Records from a data collection:

□ □ □ □

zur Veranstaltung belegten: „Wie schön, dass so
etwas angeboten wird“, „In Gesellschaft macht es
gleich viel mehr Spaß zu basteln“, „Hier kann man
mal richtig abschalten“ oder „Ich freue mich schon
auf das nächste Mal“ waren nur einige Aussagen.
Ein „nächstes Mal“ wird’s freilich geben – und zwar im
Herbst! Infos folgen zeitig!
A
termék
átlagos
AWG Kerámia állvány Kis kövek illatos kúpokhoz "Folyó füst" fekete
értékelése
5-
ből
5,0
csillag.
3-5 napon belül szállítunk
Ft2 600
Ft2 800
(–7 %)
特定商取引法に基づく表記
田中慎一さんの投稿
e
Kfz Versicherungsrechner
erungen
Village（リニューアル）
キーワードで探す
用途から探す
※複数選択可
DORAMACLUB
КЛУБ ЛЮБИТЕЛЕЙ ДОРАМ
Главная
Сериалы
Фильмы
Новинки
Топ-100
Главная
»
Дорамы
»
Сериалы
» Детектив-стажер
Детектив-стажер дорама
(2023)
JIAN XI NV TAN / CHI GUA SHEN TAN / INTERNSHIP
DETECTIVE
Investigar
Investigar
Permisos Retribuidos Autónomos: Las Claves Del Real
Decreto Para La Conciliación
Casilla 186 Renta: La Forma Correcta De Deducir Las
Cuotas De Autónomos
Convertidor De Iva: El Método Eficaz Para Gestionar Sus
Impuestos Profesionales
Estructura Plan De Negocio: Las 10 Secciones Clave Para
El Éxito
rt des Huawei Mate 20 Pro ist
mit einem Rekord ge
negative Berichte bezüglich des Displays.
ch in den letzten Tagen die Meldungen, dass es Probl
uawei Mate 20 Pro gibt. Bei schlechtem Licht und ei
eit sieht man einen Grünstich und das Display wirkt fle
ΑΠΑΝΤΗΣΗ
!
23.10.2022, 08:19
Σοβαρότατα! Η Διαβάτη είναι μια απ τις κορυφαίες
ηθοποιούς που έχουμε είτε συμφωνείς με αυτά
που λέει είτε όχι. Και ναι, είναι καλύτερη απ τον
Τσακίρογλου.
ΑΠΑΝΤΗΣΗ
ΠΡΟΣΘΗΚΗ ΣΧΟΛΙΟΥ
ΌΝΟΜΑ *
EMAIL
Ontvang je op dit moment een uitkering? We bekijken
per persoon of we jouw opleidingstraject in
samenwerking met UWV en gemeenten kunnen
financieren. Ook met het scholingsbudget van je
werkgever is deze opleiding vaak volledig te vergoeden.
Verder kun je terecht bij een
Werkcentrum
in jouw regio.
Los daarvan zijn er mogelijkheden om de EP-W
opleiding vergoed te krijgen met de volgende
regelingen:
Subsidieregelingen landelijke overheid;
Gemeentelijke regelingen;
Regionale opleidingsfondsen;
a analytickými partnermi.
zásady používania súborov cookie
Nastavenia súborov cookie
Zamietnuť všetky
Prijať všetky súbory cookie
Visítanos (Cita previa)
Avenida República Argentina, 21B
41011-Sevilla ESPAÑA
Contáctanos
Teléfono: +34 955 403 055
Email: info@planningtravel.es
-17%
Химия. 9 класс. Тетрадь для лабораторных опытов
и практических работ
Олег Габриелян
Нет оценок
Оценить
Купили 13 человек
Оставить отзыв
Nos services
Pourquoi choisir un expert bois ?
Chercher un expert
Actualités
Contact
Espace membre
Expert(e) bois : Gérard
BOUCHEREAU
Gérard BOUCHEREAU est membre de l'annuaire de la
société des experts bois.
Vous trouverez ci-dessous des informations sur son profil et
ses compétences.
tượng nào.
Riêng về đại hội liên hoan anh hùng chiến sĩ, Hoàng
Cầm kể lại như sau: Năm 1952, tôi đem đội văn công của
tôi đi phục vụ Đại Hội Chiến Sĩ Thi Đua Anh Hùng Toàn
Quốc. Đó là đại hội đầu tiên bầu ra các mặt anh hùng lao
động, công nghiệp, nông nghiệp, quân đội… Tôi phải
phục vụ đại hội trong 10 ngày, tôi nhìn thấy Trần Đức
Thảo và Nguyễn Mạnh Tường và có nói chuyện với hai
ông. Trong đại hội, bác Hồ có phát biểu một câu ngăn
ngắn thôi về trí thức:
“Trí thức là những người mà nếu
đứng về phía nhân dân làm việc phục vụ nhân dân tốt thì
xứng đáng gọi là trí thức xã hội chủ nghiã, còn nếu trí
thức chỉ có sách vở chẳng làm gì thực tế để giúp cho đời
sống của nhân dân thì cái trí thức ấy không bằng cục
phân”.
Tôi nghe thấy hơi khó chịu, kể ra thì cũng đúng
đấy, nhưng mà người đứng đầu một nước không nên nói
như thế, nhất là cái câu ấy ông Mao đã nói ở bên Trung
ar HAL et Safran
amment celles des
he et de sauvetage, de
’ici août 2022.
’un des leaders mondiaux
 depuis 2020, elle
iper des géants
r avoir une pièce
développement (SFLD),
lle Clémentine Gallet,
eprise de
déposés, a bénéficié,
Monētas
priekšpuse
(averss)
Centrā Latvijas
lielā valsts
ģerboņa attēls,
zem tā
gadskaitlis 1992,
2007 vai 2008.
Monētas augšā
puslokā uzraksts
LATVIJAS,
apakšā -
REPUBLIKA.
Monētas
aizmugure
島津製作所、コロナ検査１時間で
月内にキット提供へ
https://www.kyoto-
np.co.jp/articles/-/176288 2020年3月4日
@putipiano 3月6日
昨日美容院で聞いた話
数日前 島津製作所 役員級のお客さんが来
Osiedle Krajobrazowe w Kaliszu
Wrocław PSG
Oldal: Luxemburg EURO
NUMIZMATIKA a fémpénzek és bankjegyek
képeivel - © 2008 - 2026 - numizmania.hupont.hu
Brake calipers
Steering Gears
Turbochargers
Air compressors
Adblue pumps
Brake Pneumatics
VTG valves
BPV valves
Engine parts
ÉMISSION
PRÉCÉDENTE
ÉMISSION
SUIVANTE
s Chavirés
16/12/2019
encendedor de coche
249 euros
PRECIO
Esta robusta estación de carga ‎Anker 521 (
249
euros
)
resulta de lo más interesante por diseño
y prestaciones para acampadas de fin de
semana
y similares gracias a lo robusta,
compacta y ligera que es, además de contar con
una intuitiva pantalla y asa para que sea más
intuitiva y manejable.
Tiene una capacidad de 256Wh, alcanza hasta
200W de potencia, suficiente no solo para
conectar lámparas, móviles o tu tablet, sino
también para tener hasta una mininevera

□ □ □ □

Exercise directions: Take the stretch of lines above from the one containing "financieren. Ook met" through the one containing "Gérard BOUCHEREAU est" and repeat it exactly, adding no other line.

Solution for this exercise:
financieren. Ook met het scholingsbudget van je
werkgever is deze opleiding vaak volledig te vergoeden.
Verder kun je terecht bij een
Werkcentrum
in jouw regio.
Los daarvan zijn er mogelijkheden om de EP-W
opleiding vergoed te krijgen met de volgende
regelingen:
Subsidieregelingen landelijke overheid;
Gemeentelijke regelingen;
Regionale opleidingsfondsen;
a analytickými partnermi.
zásady používania súborov cookie
Nastavenia súborov cookie
Zamietnuť všetky
Prijať všetky súbory cookie
Visítanos (Cita previa)
Avenida República Argentina, 21B
41011-Sevilla ESPAÑA
Contáctanos
Teléfono: +34 955 403 055
Email: info@planningtravel.es
-17%
Химия. 9 класс. Тетрадь для лабораторных опытов
и практических работ
Олег Габриелян
Нет оценок
Оценить
Купили 13 человек
Оставить отзыв
Nos services
Pourquoi choisir un expert bois ?
Chercher un expert
Actualités
Contact
Espace membre
Expert(e) bois : Gérard
BOUCHEREAU
Gérard BOUCHEREAU est membre de l'annuaire de la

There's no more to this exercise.